■ TASK DESCRIPTION
What you should give back is a precise copy of the lines below from the one containing "275 156 0.52" through the one containing "5 191 22016", with no pictures.
** RECORDS SHOWN follows **
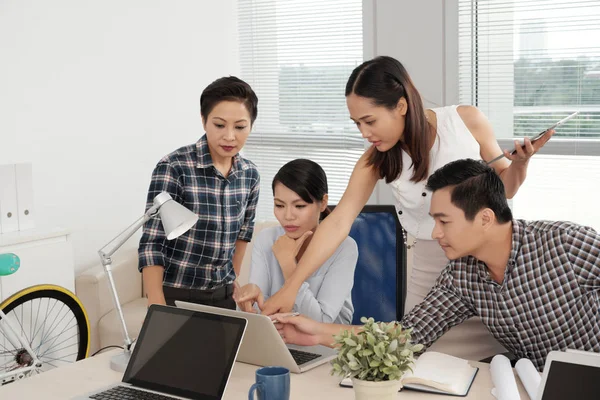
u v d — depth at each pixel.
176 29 4.22
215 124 2.34
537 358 1.93
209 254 2.50
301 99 4.41
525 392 1.62
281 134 4.51
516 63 3.62
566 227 1.85
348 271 2.30
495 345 2.33
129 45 3.95
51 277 3.25
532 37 3.56
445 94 3.75
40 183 3.54
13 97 3.40
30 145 3.49
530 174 3.62
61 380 1.82
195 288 2.52
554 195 3.57
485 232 1.80
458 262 1.94
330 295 2.27
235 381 1.78
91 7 3.74
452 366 1.75
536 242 1.85
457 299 1.95
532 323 1.88
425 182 2.25
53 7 3.55
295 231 2.34
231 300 2.61
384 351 1.45
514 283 1.87
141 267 2.35
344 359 1.49
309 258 2.14
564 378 1.42
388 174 2.25
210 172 2.45
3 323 3.00
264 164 4.62
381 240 2.38
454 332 2.34
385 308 2.38
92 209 3.80
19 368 3.03
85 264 3.77
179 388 1.68
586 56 3.44
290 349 2.01
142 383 1.75
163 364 1.74
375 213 2.39
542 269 1.84
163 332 1.77
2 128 3.37
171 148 4.25
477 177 1.77
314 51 4.32
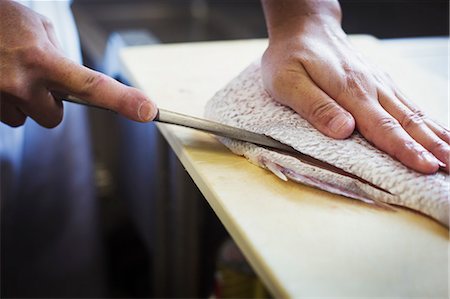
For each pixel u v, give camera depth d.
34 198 1.17
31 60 0.55
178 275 1.07
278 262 0.40
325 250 0.42
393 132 0.51
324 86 0.57
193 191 0.96
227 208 0.47
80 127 1.16
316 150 0.51
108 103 0.55
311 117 0.55
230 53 0.91
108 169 1.57
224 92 0.65
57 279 1.27
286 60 0.60
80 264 1.26
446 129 0.55
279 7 0.67
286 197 0.49
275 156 0.52
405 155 0.49
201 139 0.60
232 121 0.59
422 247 0.43
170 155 0.94
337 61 0.59
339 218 0.46
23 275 1.24
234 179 0.52
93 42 1.35
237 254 1.03
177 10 1.61
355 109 0.54
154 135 0.96
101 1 1.58
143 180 1.15
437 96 0.74
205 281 1.17
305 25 0.65
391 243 0.43
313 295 0.37
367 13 1.37
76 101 0.57
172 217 1.01
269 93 0.62
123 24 1.54
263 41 0.98
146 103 0.54
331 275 0.39
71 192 1.19
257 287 1.02
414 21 1.29
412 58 0.93
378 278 0.39
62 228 1.23
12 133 1.02
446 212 0.44
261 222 0.45
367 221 0.45
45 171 1.15
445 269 0.40
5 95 0.57
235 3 1.63
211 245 1.17
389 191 0.48
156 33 1.52
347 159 0.50
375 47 0.95
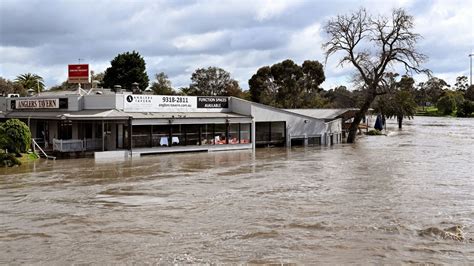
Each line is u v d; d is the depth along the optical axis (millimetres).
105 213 17438
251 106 46375
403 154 40719
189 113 43750
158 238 14203
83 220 16391
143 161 34625
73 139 39062
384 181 24922
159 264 12008
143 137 39031
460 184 23812
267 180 25469
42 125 44344
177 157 37875
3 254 12812
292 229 15125
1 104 49469
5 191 22016
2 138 33250
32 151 35906
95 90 52500
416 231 14852
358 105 74625
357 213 17281
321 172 28781
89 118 36188
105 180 25438
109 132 39531
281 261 12172
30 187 23141
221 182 24797
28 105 45500
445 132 76750
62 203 19281
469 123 111562
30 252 12969
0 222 16141
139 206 18641
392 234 14547
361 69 60625
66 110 41312
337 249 13117
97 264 12023
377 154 40812
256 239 14055
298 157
** End of RECORDS SHOWN **
■ TASK ANSWER
275 156 0.52
405 155 0.49
201 139 0.60
232 121 0.59
422 247 0.43
170 155 0.94
337 61 0.59
339 218 0.46
23 275 1.24
234 179 0.52
93 42 1.35
237 254 1.03
177 10 1.61
355 109 0.54
154 135 0.96
101 1 1.58
143 180 1.15
437 96 0.74
205 281 1.17
305 25 0.65
391 243 0.43
313 295 0.37
367 13 1.37
76 101 0.57
172 217 1.01
269 93 0.62
123 24 1.54
263 41 0.98
146 103 0.54
331 275 0.39
71 192 1.19
257 287 1.02
414 21 1.29
412 58 0.93
378 278 0.39
62 228 1.23
12 133 1.02
446 212 0.44
261 222 0.45
367 221 0.45
45 171 1.15
445 269 0.40
5 95 0.57
235 3 1.63
211 245 1.17
389 191 0.48
156 33 1.52
347 159 0.50
375 47 0.95
Each line is u v d; d is the depth along the optical axis (millimetres).
105 213 17438
251 106 46375
403 154 40719
189 113 43750
158 238 14203
83 220 16391
143 161 34625
73 139 39062
384 181 24922
159 264 12008
143 137 39031
460 184 23812
267 180 25469
42 125 44344
177 157 37875
3 254 12812
292 229 15125
1 104 49469
5 191 22016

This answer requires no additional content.